The Cloud Can Be a Massive Data Source for Analytics
Don't overlook cloud-resident open data sources for populating your data warehouses.
- By Mike Schiff
- September 12, 2018
Almost everyone realizes the many benefits of cloud computing as an alternative or adjunct to in-house computing power, storage, and software. Cloud computing was once considered to be a low-cost way for smaller companies to acquire computing power without having to invest in a "glass house" data center with its associated capital expenditures, operations staff, and ongoing maintenance. Larger organizations soon realized that cloud-based resources could augment their in-house computing power and accommodate seasonal demand and provide processing power to remote locations on an as-needed basis.
Furthermore, many software companies started to offer their software through the cloud as application service providers rather than through traditional software licenses for their clients' on-premises computing platforms. Additionally, many organizations realized that the cloud was also suitable for backup and failover purposes.
That said, I believe the cloud is more than just an off-site computing platform. It is also a massive lake of structured and unstructured data and a potential data source for data mining and other analytics. Of course, permitting access to a private data cloud will likely raise concerns about privacy and security. After all, no organization would allow its competitors to access its customer files or non-public financial and sales data.
Cloud-Based Open Data Sets
As data warehouse practitioners, we certainly recognize that some of the data our users require is external to our in-house data centers or our own cloud storage. Our organizations likely store some of their proprietary data in the cloud, but there are many thousands of cloud-resident public or "open" data sets that can be accessed for free and which could prove valuable. This is not to say that you should necessarily deploy clouds for your data warehousing platforms; rather you should consider cloud-resident data as an additional data source.
For example, cloud resident medical databases such as those available at the National Institutes of Health's National Library of Medicine website or from various disease-specific research sites should provide a rich source of data that could facilitate medical diagnosis and treatments, especially when augmented with technology such as artificial intelligence and machine learning capabilities. Although there certainly will be privacy concerns including HIPPA regulations and even the European Union's General Data Protection Regulations, these could be minimized by ensuring that a given individual's identity would be anonymized.
Other examples of these open data sets include the multitude of government databases catalogued and linked-to at Data.gov which is managed and hosted by the United States General Services Administration (GSA). According to its website, "Data.gov is the central clearinghouse for federal open data, including hosting the Public Data Listings required under the 2013 Federal Open Data Policy, but Data.gov also hosts state, local, and tribal government sources voluntarily." I strongly recommend browsing this website to discover links to databases you didn't previously even know existed that could be of use to your organization.

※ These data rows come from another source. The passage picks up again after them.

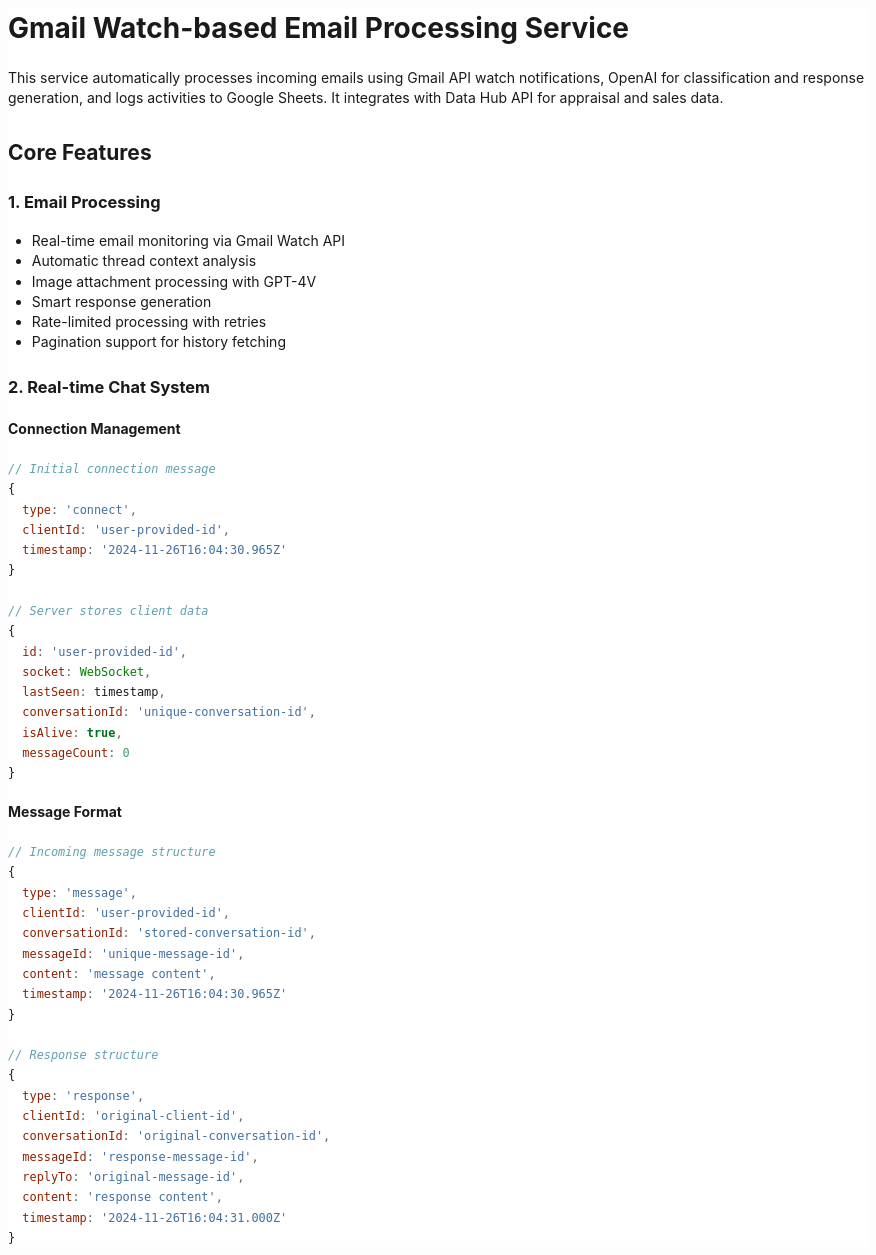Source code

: # Gmail Watch-based Email Processing Service

This service automatically processes incoming emails using Gmail API watch notifications, OpenAI for classification and response generation, and logs activities to Google Sheets. It integrates with Data Hub API for appraisal and sales data.

## Core Features

### 1. Email Processing
- Real-time email monitoring via Gmail Watch API
- Automatic thread context analysis
- Image attachment processing with GPT-4V
- Smart response generation
- Rate-limited processing with retries
- Pagination support for history fetching

### 2. Real-time Chat System
#### Connection Management
```javascript
// Initial connection message
{
  type: 'connect',
  clientId: 'user-provided-id',
  timestamp: '2024-11-26T16:04:30.965Z'
}

// Server stores client data
{
  id: 'user-provided-id',
  socket: WebSocket,
  lastSeen: timestamp,
  conversationId: 'unique-conversation-id',
  isAlive: true,
  messageCount: 0
}
```

#### Message Format
```javascript
// Incoming message structure
{
  type: 'message',
  clientId: 'user-provided-id',
  conversationId: 'stored-conversation-id',
  messageId: 'unique-message-id',
  content: 'message content',
  timestamp: '2024-11-26T16:04:30.965Z'
}

// Response structure
{
  type: 'response',
  clientId: 'original-client-id',
  conversationId: 'original-conversation-id',
  messageId: 'response-message-id',
  replyTo: 'original-message-id',
  content: 'response content',
  timestamp: '2024-11-26T16:04:31.000Z'
}
```
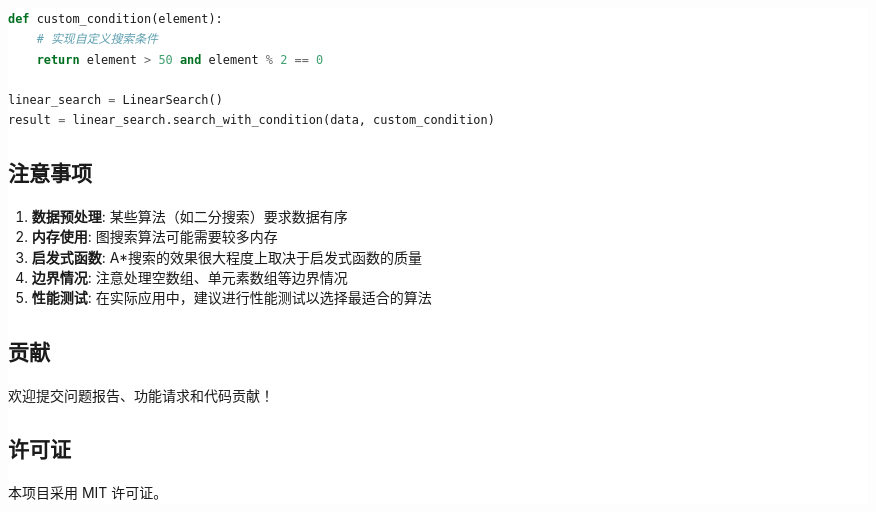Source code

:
 ```python
def custom_condition(element):
    # 实现自定义搜索条件
    return element > 50 and element % 2 == 0

linear_search = LinearSearch()
result = linear_search.search_with_condition(data, custom_condition)
```

## 注意事项

1. **数据预处理**: 某些算法（如二分搜索）要求数据有序
2. **内存使用**: 图搜索算法可能需要较多内存
3. **启发式函数**: A*搜索的效果很大程度上取决于启发式函数的质量
4. **边界情况**: 注意处理空数组、单元素数组等边界情况
5. **性能测试**: 在实际应用中，建议进行性能测试以选择最适合的算法

## 贡献

欢迎提交问题报告、功能请求和代码贡献！

## 许可证

本项目采用 MIT 许可证。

In addition to open data sets, various industry and trade organizations provide member access to cloud-based data, often at minimal or no cost. These, too, can be a rich source of useful data.
A Final Word
We recognize the usefulness of the cloud for providing computational, software, and data storage capabilities, but we should not overlook how the cloud can also be a potential data source for data mining and other analytics. Although our current data sources almost certainly include our own organizations' cloud-resident data, we should also expand our potential sources to include external cloud-resident pubic data sources as well.
If you have not already done so, ask your user communities if they are aware of any public or private sources that you might not currently be aware of that would benefit your organization.
Recognize that the cloud can be a massive data lake; let's not be afraid of taking a dip in it.
Michael A. Schiff is founder and principal analyst of MAS Strategies, which specializes in formulating effective data warehousing strategies. With more than four decades of industry experience as a developer, user, consultant, vendor, and industry analyst, Mike is an expert in developing, marketing, and implementing solutions that transform operational data into useful decision-enabling information.
His prior experience as an IT director and systems and programming manager provide him with a thorough understanding of the technical, business, and political issues that must be addressed for any successful implementation. With Bachelor and Master of Science degrees from MIT's Sloan School of Management and as a certified financial planner, Mike can address both the technical and financial aspects of data warehousing and business intelligence.